Die Gästeschar aus Sarmenstorf war in Zug gross. Und eine kennt die Preisträgerin seit dem Kindergartenalter. Dies ist Susanne Gehrig-Ruepp, sie nennt sich eine Ur-Sarmenstorferin. «Mit ihr war es immer sehr lustig, und sie war als Kind bereits sehr neugierig», blickt Susanne Gehrig-Ruepp zurück. Mit dem Erwachsenwerden trennten sich die Wege: Lilo Baur hatte ihre Karriere, Susanne Gehrig-Ruepp gründete eine Familie. Die Verbindung ist allerdings geblieben. «Und heute sehen wir uns wieder öfters», so Susanne Gehrig-Ruepp, die die Karriere ihrer Jugendfreundin stets verfolgt hat. «Diesen Preis und diese Ehre hat sie sehr verdient. In England und Frankreich feierte sie grosse Erfolge und ist deswegen aber nie abgehoben. Darum war diese Ehrung in der Schweiz schon längst fällig.»
Ein grosser Moment und ein Ehrenplatz
Lilo Baur freute sich riesig über die zahlreiche Sarmenstorfer Delegation in Zug. «Echte Freundschaft vergeht eben nie», betonte sie. Immer wieder kehre sie gerne nach Sarmenstorf zurück, ins Dorf ihrer Jugendzeit und ins Dorf ihrer Eltern. Aber es sei «verrückt», dass so viele Sarmenstorferinnen und Sarmenstorfer nach Zug gekommen sind. «Ich bin total überrascht.»
Vor der Ehrung sei sie «total nervös» gewesen, gab sie ehrlicherweise zu. Während der Ehrung hatte sie ihren Platz neben Bundesrat Ignazio Cassis. Neben ihm legte sich die Anspannung, denn Bundesrat Ignazio Cassis sei eine humorvolle Person. Das Highlight der zweieinhalbstündigen Veranstaltung war dann doch die Übergabe des Ringes. «Ein grosser Moment», gibt Lilo Baur zu und präsentierte ihren neuen Hans-Reinhart-Ring mit Stolz. Ihr Name ist selbstverständlich eingraviert. Zu Hause bekommt er dann einen besonderen Platz, sagte sie noch. Und sie werde den Ring nur zu besonderen Anlässen tragen. Ehrensache.
Vielseitige Regisseurin
Der Bericht von Jurymitglied Georges Grbic sagt sehr viel aus über Lilo Baur. Sie sei eine «Reisende über weite Distanzen und eine Liebhaberin mit grossem Herzen», heisst es im Bericht. Sie lässt sich in Paris ausbilden und erhält in England einen Schauspielpreis. Danach wechselt sie in die Regie und wandert in den 2000er-Jahren nach Frankreich weiter, wo sie 2020 mit der Nominierung für einen «Molière» gewürdigt wird. Sie wird in verschiedene europäische Länder und kürzlich nach Japan eingeladen.

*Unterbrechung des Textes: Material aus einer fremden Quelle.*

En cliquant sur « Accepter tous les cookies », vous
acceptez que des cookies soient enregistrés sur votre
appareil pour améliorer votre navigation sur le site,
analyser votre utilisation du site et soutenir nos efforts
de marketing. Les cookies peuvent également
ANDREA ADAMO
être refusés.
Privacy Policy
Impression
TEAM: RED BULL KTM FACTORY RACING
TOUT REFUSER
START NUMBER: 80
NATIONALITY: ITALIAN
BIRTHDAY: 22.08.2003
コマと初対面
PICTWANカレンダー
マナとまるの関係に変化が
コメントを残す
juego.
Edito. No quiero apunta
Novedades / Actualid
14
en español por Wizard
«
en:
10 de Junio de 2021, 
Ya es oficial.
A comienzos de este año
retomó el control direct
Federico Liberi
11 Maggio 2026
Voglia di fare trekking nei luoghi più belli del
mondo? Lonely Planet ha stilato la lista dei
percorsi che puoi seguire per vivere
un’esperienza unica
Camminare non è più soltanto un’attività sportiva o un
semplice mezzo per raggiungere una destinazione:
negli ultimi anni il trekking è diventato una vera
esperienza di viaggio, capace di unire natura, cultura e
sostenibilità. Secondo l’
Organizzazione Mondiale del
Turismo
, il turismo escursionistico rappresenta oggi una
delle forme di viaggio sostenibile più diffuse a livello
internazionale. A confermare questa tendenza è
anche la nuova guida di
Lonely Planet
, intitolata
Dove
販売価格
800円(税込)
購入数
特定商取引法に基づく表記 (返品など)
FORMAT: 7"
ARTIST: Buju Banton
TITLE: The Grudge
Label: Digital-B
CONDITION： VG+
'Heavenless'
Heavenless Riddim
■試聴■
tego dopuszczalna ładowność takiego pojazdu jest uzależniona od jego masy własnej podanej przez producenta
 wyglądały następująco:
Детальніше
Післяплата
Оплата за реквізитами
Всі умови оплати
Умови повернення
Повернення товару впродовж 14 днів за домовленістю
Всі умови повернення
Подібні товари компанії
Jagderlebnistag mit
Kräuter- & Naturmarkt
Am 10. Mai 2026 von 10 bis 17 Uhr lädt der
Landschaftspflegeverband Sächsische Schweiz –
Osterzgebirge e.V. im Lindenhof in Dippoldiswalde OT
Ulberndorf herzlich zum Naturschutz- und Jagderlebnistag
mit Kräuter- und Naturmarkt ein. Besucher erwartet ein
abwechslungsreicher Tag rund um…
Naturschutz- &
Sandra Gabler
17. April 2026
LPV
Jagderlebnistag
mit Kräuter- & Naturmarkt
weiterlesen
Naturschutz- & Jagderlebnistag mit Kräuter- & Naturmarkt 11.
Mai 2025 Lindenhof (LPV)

«Auf ihren Reisen verliert sie nie ihre Seelenlandschaft aus dem Blick, ganz wie der kleine Prinz: Man sieht nur mit dem Herzen gut. Das Wesentliche ist für die Augen unsichtbar.» Es sei bemerkenswert, wie sehr Lilo Baurs Kreationen vom zentralen Thema des Liebesgefühls geprägt sind. Bei Marcel Aymé, Molière und Feydeau oder ausgehend von Ettore Scolas Filmschaffen erforscht sie die Liebe in allen ihren Zuständen. «Eifersucht und Leidenschaft, flüchtige Liebe oder politische Erpressung: Um solche Gefühlshandlungen lässt ihr theatrales Schaffen die Bilder eines europäischen Theaters entstehen.»